* BEGIN RECORD LIST *

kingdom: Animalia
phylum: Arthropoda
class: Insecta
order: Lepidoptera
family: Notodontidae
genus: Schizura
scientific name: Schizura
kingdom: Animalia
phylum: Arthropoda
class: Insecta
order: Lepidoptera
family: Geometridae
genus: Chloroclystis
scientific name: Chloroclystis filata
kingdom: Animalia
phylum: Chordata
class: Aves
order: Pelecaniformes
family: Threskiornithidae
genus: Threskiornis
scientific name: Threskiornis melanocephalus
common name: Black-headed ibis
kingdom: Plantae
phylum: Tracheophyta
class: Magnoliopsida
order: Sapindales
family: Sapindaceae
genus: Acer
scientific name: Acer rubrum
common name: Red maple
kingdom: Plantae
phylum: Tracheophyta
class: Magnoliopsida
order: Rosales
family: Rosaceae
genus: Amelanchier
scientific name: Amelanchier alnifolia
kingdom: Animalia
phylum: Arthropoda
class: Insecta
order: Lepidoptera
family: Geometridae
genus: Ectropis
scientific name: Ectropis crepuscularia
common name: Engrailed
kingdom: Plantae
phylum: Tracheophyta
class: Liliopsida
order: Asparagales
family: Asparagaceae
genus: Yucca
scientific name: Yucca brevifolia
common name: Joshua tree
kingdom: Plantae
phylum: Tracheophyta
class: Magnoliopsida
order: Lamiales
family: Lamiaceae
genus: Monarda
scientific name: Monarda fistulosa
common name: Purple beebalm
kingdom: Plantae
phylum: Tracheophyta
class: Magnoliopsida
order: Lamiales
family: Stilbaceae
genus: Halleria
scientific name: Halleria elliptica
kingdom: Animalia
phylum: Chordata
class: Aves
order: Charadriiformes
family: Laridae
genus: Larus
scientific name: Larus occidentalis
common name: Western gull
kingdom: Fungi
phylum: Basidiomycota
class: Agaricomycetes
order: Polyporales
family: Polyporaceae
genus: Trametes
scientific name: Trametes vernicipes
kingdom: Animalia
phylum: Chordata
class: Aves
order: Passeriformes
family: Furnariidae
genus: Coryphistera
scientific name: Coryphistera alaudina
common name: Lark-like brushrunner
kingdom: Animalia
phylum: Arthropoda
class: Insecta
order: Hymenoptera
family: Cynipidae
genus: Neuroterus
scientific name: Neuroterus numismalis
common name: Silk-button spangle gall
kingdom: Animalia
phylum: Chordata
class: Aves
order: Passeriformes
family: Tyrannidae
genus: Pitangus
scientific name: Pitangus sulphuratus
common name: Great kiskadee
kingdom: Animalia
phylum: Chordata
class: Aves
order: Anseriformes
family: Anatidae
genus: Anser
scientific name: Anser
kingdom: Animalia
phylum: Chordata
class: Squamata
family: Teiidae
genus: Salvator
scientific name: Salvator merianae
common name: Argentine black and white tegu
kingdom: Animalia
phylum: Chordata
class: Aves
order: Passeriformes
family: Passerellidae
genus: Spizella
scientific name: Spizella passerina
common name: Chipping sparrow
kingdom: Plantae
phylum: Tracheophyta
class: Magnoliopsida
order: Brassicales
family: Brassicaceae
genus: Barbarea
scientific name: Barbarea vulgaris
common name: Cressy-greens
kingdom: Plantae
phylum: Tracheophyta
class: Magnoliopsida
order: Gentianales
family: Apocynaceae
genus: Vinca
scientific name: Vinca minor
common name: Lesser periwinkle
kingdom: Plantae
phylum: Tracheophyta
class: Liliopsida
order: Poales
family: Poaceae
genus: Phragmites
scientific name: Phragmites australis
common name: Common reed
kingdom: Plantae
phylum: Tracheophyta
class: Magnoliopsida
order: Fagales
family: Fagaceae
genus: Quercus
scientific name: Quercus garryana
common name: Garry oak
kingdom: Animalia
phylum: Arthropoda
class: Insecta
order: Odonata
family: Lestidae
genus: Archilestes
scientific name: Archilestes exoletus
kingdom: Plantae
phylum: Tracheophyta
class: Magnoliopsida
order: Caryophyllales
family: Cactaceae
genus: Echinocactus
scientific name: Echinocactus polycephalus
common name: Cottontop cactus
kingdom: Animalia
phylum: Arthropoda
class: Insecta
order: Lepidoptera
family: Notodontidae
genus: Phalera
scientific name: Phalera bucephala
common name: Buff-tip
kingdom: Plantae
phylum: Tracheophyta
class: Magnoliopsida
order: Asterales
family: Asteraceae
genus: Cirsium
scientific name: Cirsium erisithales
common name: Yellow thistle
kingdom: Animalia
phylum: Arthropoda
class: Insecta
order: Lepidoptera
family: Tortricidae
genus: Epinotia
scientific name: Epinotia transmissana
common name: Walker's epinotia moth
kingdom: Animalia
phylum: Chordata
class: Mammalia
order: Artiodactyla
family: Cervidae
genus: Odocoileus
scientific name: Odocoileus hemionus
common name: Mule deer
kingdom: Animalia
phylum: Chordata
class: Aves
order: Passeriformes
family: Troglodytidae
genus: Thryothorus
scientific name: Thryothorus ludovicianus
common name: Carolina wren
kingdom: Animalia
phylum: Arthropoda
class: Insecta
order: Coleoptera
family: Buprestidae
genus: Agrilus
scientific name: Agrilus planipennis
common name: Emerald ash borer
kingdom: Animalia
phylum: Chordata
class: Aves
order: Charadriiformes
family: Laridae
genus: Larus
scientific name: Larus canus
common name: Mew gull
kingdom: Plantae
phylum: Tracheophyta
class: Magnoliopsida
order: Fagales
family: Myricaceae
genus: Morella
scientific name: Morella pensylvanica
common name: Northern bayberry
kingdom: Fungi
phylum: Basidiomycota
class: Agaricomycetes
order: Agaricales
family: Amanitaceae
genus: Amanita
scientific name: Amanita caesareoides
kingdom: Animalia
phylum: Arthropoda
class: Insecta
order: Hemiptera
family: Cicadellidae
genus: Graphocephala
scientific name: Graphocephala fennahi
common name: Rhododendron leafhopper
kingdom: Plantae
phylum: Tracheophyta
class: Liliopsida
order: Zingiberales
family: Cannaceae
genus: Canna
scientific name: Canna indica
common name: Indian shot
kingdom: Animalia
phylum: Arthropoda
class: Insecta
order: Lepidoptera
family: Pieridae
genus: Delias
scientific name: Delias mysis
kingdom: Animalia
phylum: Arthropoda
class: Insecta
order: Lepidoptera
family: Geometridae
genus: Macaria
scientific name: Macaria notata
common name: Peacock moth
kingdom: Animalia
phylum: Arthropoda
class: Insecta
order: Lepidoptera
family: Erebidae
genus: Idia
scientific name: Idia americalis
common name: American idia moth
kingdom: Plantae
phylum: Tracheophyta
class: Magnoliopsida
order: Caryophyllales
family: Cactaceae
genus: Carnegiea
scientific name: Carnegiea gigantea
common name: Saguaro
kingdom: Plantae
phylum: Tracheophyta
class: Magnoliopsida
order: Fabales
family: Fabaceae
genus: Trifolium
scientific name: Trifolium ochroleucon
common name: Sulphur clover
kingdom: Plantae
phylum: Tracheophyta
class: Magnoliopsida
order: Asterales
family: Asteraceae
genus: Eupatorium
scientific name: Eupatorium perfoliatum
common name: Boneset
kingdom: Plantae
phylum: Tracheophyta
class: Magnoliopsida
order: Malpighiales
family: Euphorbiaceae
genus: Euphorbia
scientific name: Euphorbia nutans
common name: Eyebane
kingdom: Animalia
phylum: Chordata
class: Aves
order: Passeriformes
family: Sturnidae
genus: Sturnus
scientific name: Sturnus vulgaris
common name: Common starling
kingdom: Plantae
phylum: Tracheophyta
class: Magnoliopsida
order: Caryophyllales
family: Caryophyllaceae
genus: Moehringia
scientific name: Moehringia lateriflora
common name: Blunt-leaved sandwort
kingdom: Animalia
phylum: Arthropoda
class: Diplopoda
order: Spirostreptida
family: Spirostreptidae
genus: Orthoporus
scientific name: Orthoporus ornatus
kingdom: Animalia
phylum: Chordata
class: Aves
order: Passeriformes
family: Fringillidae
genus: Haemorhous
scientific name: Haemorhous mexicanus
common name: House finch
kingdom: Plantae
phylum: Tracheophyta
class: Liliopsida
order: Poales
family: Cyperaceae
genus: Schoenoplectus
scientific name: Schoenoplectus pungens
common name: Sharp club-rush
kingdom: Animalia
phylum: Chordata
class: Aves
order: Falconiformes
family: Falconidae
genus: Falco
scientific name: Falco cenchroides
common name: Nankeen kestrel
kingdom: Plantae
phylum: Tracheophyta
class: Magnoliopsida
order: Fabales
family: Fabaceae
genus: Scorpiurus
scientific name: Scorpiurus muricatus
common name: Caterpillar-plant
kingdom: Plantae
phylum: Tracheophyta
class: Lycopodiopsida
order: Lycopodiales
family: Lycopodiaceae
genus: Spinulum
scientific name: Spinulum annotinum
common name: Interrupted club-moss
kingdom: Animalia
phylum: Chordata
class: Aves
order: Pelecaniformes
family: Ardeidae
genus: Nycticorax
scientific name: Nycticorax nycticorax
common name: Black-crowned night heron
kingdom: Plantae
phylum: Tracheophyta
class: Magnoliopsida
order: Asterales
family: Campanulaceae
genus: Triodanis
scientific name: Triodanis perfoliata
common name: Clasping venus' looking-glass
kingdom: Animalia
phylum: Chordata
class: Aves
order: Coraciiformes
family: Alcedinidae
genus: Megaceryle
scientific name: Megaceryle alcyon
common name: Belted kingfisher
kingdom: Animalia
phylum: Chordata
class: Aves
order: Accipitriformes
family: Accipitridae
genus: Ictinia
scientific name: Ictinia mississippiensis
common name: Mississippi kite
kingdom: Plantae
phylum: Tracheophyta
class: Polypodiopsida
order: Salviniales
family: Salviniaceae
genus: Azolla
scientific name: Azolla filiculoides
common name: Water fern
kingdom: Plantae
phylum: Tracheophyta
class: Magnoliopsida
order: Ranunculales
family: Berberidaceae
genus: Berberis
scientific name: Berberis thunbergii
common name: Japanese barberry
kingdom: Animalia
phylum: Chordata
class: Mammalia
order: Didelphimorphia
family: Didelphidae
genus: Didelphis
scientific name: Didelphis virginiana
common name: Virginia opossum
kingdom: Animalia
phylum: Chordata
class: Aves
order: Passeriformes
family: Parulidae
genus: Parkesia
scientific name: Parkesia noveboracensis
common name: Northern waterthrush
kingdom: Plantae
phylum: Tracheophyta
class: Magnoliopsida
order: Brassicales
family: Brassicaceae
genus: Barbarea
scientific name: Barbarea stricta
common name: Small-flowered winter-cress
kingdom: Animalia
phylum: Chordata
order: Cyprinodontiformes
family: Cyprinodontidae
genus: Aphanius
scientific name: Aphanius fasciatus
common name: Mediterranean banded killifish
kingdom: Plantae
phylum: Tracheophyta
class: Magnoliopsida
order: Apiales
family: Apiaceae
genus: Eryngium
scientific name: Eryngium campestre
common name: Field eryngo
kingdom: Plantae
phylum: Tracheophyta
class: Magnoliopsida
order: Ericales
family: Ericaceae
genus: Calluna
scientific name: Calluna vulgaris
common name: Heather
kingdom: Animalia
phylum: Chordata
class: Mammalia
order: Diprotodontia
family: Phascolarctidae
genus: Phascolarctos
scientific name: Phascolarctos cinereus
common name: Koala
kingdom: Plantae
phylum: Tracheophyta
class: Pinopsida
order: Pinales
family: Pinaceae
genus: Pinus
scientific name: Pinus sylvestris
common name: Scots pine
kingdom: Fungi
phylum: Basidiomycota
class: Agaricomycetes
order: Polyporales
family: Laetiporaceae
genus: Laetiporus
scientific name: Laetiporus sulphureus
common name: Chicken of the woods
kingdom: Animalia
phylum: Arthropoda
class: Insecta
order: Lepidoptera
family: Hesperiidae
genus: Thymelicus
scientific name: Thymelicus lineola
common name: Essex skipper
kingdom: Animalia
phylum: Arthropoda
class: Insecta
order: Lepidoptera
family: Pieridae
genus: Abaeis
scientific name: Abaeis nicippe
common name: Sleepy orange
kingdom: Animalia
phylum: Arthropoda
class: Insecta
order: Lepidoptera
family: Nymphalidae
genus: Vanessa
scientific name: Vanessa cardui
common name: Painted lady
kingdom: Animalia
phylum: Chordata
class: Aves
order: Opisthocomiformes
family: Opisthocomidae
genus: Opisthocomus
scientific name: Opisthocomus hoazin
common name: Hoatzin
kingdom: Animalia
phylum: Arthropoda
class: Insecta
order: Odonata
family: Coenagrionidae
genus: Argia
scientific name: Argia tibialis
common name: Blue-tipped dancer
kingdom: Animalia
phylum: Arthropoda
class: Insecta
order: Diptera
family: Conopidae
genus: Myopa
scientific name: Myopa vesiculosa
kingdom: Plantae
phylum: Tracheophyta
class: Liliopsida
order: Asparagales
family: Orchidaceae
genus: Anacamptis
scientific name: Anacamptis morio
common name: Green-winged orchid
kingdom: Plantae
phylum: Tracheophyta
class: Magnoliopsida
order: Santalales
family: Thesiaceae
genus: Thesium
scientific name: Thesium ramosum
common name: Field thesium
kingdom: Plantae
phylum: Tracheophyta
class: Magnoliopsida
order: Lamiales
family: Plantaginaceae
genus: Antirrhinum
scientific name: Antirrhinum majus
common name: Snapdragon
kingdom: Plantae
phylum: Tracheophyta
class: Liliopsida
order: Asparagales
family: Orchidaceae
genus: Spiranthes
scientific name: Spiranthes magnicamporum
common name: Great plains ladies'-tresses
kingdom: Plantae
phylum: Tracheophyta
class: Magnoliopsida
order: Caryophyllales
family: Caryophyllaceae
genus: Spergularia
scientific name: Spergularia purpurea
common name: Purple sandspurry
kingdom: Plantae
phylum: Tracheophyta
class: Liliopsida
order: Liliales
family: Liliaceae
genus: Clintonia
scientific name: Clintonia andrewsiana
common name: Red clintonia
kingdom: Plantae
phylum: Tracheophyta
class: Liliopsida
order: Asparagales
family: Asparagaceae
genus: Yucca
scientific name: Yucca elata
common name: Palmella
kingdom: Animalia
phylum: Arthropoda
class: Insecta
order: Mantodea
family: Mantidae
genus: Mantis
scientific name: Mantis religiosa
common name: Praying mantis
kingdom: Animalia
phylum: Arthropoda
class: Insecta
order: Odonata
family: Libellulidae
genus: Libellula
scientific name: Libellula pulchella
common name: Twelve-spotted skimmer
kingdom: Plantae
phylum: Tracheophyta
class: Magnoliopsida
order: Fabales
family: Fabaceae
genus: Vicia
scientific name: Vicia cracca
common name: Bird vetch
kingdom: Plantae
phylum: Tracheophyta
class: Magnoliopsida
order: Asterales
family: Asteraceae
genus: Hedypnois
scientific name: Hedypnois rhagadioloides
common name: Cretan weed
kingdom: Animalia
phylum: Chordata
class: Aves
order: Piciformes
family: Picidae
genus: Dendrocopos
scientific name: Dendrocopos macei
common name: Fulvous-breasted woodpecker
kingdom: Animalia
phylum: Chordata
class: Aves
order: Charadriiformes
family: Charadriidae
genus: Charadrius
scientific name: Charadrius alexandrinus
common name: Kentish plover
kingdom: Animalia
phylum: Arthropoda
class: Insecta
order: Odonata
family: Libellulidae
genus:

* END RECORD LIST *

## WRITTEN PROBLEM
Copy out, without changes, the stretch from the line containing "scientific name: Clintonia andrewsiana" through the end of the entries.

## TASK SOLUTION
scientific name: Clintonia andrewsiana
common name: Red clintonia
kingdom: Plantae
phylum: Tracheophyta
class: Liliopsida
order: Asparagales
family: Asparagaceae
genus: Yucca
scientific name: Yucca elata
common name: Palmella
kingdom: Animalia
phylum: Arthropoda
class: Insecta
order: Mantodea
family: Mantidae
genus: Mantis
scientific name: Mantis religiosa
common name: Praying mantis
kingdom: Animalia
phylum: Arthropoda
class: Insecta
order: Odonata
family: Libellulidae
genus: Libellula
scientific name: Libellula pulchella
common name: Twelve-spotted skimmer
kingdom: Plantae
phylum: Tracheophyta
class: Magnoliopsida
order: Fabales
family: Fabaceae
genus: Vicia
scientific name: Vicia cracca
common name: Bird vetch
kingdom: Plantae
phylum: Tracheophyta
class: Magnoliopsida
order: Asterales
family: Asteraceae
genus: Hedypnois
scientific name: Hedypnois rhagadioloides
common name: Cretan weed
kingdom: Animalia
phylum: Chordata
class: Aves
order: Piciformes
family: Picidae
genus: Dendrocopos
scientific name: Dendrocopos macei
common name: Fulvous-breasted woodpecker
kingdom: Animalia
phylum: Chordata
class: Aves
order: Charadriiformes
family: Charadriidae
genus: Charadrius
scientific name: Charadrius alexandrinus
common name: Kentish plover
kingdom: Animalia
phylum: Arthropoda
class: Insecta
order: Odonata
family: Libellulidae
genus:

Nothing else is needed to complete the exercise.